Once inside, the attackers significantly disrupted the facilities’ operations, Danish cybersecurity center SectorCERT reported. “No one likes to talk about it, but these types of attacks happen all the time. While some countries and companies take the high road and openly disclose cyber incidents, the vast majority choose not to report them,” Sadot added.
Defense
A possible defense against MITM attacks in PV systems is to implement encrypted communications, robust authentication protocols, and continuous monitoring for unusual traffic or unauthorized devices. If these measures are applied, traditional tools such as firewalls, which can easily be bypassed by new MITM attacks, can become more effective at segmenting and controlling network traffic, enforcing strong authentication and access controls, encrypting all communications between components, and continuously monitoring the network for unusual or unauthorized activity.
Standard network segmentation can also help protect PV systems from MITMs by isolating critical components such as inverters, SCADA systems and monitoring platforms into separate zones. This limits the spread of attacks if a segment is compromised. However, essential communications are often still cross-segment, creating opportunities for MITM attacks. Without encryption, strong authentication, and continuous monitoring, attackers can intercept or manipulate traffic within a segment.

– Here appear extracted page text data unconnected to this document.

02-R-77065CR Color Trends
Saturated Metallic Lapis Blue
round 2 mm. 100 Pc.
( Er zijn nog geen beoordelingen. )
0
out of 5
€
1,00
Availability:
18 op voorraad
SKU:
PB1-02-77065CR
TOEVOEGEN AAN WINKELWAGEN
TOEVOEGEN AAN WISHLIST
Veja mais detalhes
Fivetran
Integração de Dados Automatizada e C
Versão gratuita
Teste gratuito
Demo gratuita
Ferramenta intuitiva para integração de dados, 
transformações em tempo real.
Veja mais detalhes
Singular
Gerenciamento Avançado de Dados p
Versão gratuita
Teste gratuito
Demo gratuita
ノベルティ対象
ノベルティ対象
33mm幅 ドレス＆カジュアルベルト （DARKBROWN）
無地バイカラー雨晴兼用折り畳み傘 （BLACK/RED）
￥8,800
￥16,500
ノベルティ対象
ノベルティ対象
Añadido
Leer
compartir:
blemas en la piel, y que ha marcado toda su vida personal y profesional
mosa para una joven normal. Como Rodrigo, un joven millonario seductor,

Intrusion detection systems (IDSs) can also help detect MITM attacks in PV systems by monitoring network traffic for unusual patterns or protocol anomalies. They provide early warnings when communications are intercepted or altered and can identify issues such as duplicate ARP responses or unexpected routing changes. However, they cannot prevent attacks on their own, especially if the traffic is encrypted or the IDS is not aligned with PV protocols. For best results, IDS should also be combined with encryption, strong authentication and network segmentation as part of a layered defense.
“In the United States, Intrusion Detection Systems (IDS) recently became mandatory for large solar power plants under the latest revision of NERC CIP (CIP-015),” Sadot further explained. “While this requirement has not yet been adopted in Europe, the EU’s NIS 2 Directive requires solar operators to design and operate their assets in accordance with IEC 62443 principles and the Purdue model. As a result, both markets are moving in the same direction: preventing, detecting and responding to cyber attacks – placing an increasing share of responsibility on the asset owner.”

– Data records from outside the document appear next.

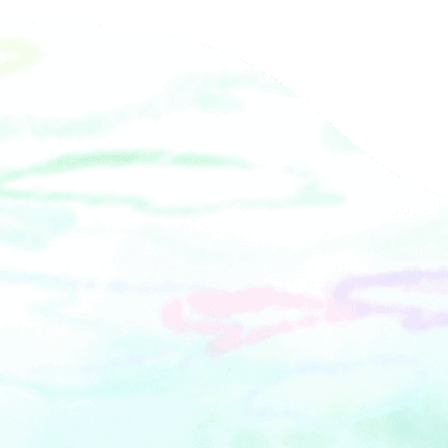
い。
サ込） 【ホテルについて】ハワイ・ホ
ノルルで60年以上に渡り世界各国の要
人に愛され続けている「ザ・カハラ・
ホテル＆リゾート」のグローバル展
開 第一弾として2020年9月に横浜・み
なとみらいで開業。「Timeless Luxury
時を忘れ、時を超え、時を刻む。」を
ブランドコンセプトに、豊かさの本質
とは何かを余すことなく追求し、皆様
を&ldquo;OHANA（私達の大切な仲
間）&rdquo;としてお迎えいたします。
&nbsp;光と影をモダンに表現した「ク
リスタルモダン」をデザインコンセプ
トに、横浜・みなとみらい地区では最
大級の47㎡以上を誇る広々としたスタ
ンダードルームを含む全146室の客室、
活気あふれる3つのレストランとバー＆
ラウンジ、最新鋭の設備を備える宴会
施設、極上の空間で心身をリフレッシ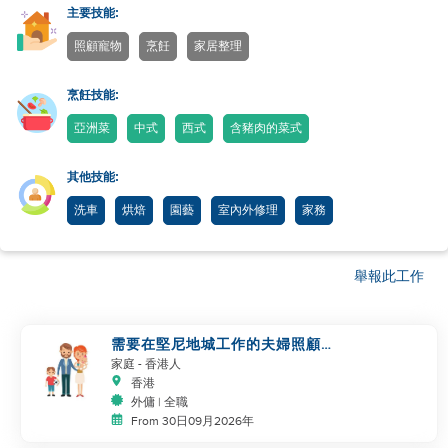
主要技能:
照顧寵物
烹飪
家居整理
烹飪技能:
亞洲菜
中式
西式
含豬肉的菜式
其他技能:
洗車
烘焙
園藝
室內外修理
家務
舉報此工作
需要在堅尼地城工作的夫婦照顧嬰
兒/兒童
家庭
- 香港人
香港
外傭 | 全職
From 30日09月2026年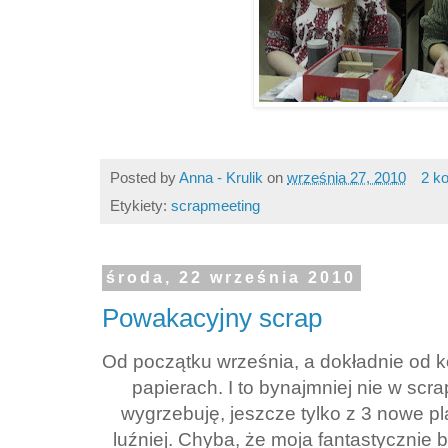
Posted by
Anna - Krulik
on
września 27, 2010
2 k
Etykiety:
scrapmeeting
środa, 22 września 2010
Powakacyjny scrap
Od początku września, a dokładnie od 
papierach. I to bynajmniej nie w scra
wygrzebuję, jeszcze tylko z 3 nowe pl
luźniej. Chyba, że moja fantastycznie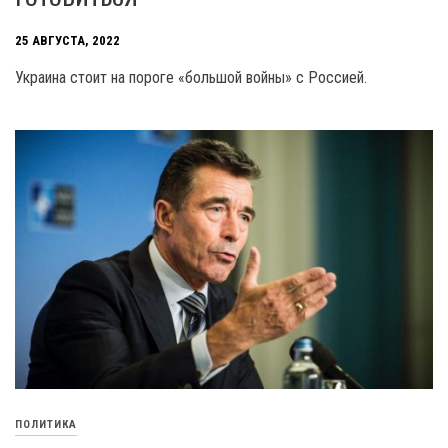
25 АВГУСТА, 2022
Украина стоит на пороге «большой войны» с Россией.
ПОЛИТИКА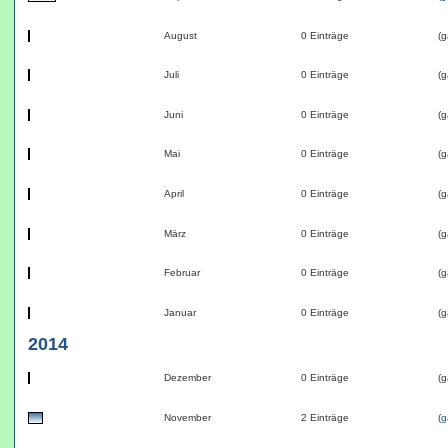
August
0 Einträge
(g
Juli
0 Einträge
(g
Juni
0 Einträge
(g
Mai
0 Einträge
(g
April
0 Einträge
(g
März
0 Einträge
(g
Februar
0 Einträge
(g
Januar
0 Einträge
(g
2014
Dezember
0 Einträge
(g
November
2 Einträge
(
g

According to the cybersecurity expert, asset owners should not become overwhelmed by all the technical requirements. “Cyber security is not that different from physical security,” he concluded. “If your factory has a sturdy fence, monitored cameras and an alarm system, the factory will be insured and you will sleep well at night – without having to be an expert in barbed wire or camera technology. Cyber works the same way. Your factories need solid IT networks, well-configured firewalls and someone watching them 24/7 – usually through a Security Operations Center (SOC). If you have an IDS, that’s better. Some O&Ms will offer you all this as turnkey service, or you can set it up yourself Just get the basics right and you’ll have insurable assets, no risk of compliance, and you too will sleep well at night.’